The economy has experienced 5 consecutive quarters of growth. We are officially more than a year past the end of the recession.
I’m guessing that you, like me, responded to that fact with something like “HA!.” We all still feel it. Every small business owner knows, in his or her bones, that the problems aren’t over. It isn’t 2006. In fact, it isn’t 2003, or 1997, or anything like what a healthy economy felt like.
I’ve had a dozen owners tell me the same thing over the last few weeks. They are doing a bit more business, but they are personally working harder than they have in years. They’ve cut staff to the bone, and don’t feel confident enough to hire. They don’t have the financial reserves (or the margins) to risk on expanding their workforce, and they aren’t sure enough of the staying power of any recovery to chance it.
They are also facing a psychological barrier to hiring.
Most business owners feel a responsibility to their employees. Although I don’t agree with the whole “employees are family” model, there is some inevitable paternalism (or maternalism) in providing people with the income that sustains their spouses and children. That’s the reason why most business owners are terrible interviewers. They spend much of their time telling prospective employees why theirs is a great company to work for.
The Great Recession did more than just cripple the growth plans of millions of small businesses. It hit us psychologically. Most of us had never laid off anyone before. It was our first experience in telling someone that we had failed as a parental figure. The security and income we had promised was no longer there, and we couldn’t do anything about it.
It damaged us not just financially, but in our perception and self-image as providers. Now we are gun shy.
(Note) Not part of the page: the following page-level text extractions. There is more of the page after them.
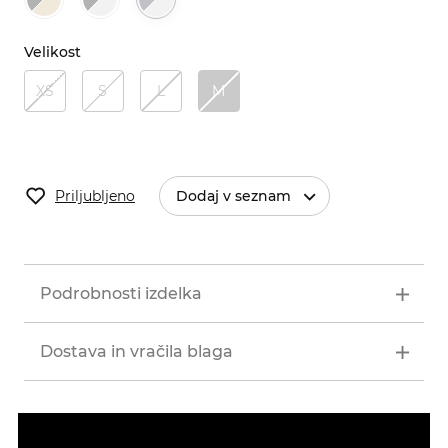
Velikost
XS
S
L
M
Priljubljeno
Dodaj v seznam
Podrobnosti izdelka
Dostava in vračila blaga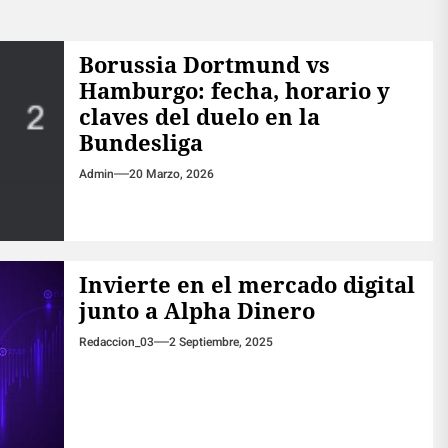
Borussia Dortmund vs
Hamburgo: fecha, horario y
claves del duelo en la
Bundesliga
Admin
20 Marzo, 2026
Invierte en el mercado digital
junto a Alpha Dinero
Redaccion_03
2 Septiembre, 2025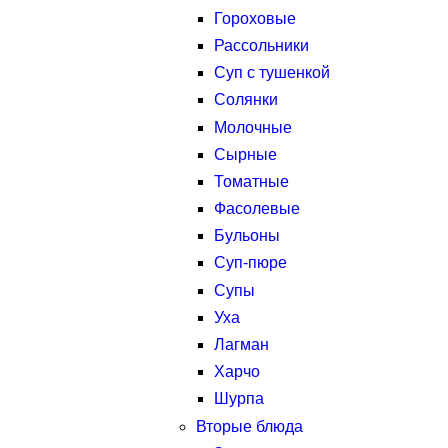
Гороховые
Рассольники
Суп с тушенкой
Солянки
Молочные
Сырные
Томатные
Фасолевые
Бульоны
Суп-пюре
Супы
Уха
Лагман
Харчо
Шурпа
Вторые блюда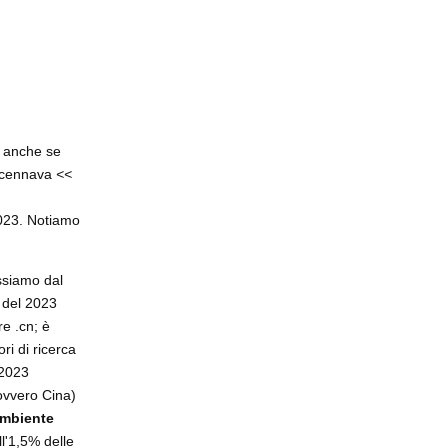
e anche se
accennava
<<
 2023. Notiamo
assiamo dal
 del 2023
e .cn; è
ri di ricerca
 2023
(ovvero Cina)
ambiente
l'1,5% delle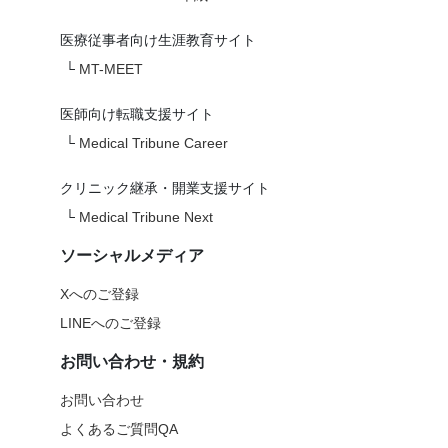
医療従事者向け生涯教育サイト
└
MT-MEET
医師向け転職支援サイト
└
Medical Tribune Career
クリニック継承・開業支援サイト
└
Medical Tribune Next
ソーシャルメディア
Xへのご登録
LINEへのご登録
お問い合わせ・規約
お問い合わせ
よくあるご質問QA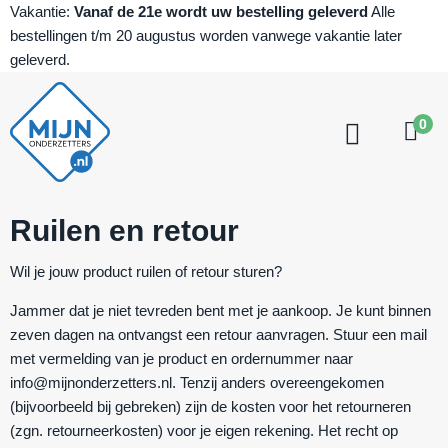
Vakantie:
Vanaf de 21e wordt uw bestelling geleverd
Alle
bestellingen t/m 20 augustus worden vanwege vakantie later
geleverd.
0
Ruilen en retour
Wil je jouw product ruilen of retour sturen?
Jammer dat je niet tevreden bent met je aankoop. Je kunt binnen
zeven dagen na ontvangst een retour aanvragen. Stuur een mail
met vermelding van je product en ordernummer naar
info@mijnonderzetters.nl. Tenzij anders overeengekomen
(bijvoorbeeld bij gebreken) zijn de kosten voor het retourneren
(zgn. retourneerkosten) voor je eigen rekening. Het recht op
We don’t want to have to go through that again.
Instead of sitting with a prospective employee and describing the wonderful things we are going to do to change his life, we are offering a job with the full knowledge that we may not be able to keep up our end of the deal. We are mortal, and we don’t know, absolutely know, that we can promise that job indefinitely. We have to hedge our bets. We aren’t as confident. We want them to depend on us…but not too much.
The government recognizes that small business has to hire to stimulate growth. (I won’t start now on why loans don’t create small business hiring.) Right now the Federal Reserve predicts that hiring won’t reach absorption levels (meaning the unemployment rate will start to decrease substantially) until the second or third quarter of 2012.
Eighteen months of working long hours and sacrificing personal life is more than most people would accept, but small business owners can do it while standing on their heads. Our tenacity and fortitude is great for survival, but lousy for the economy.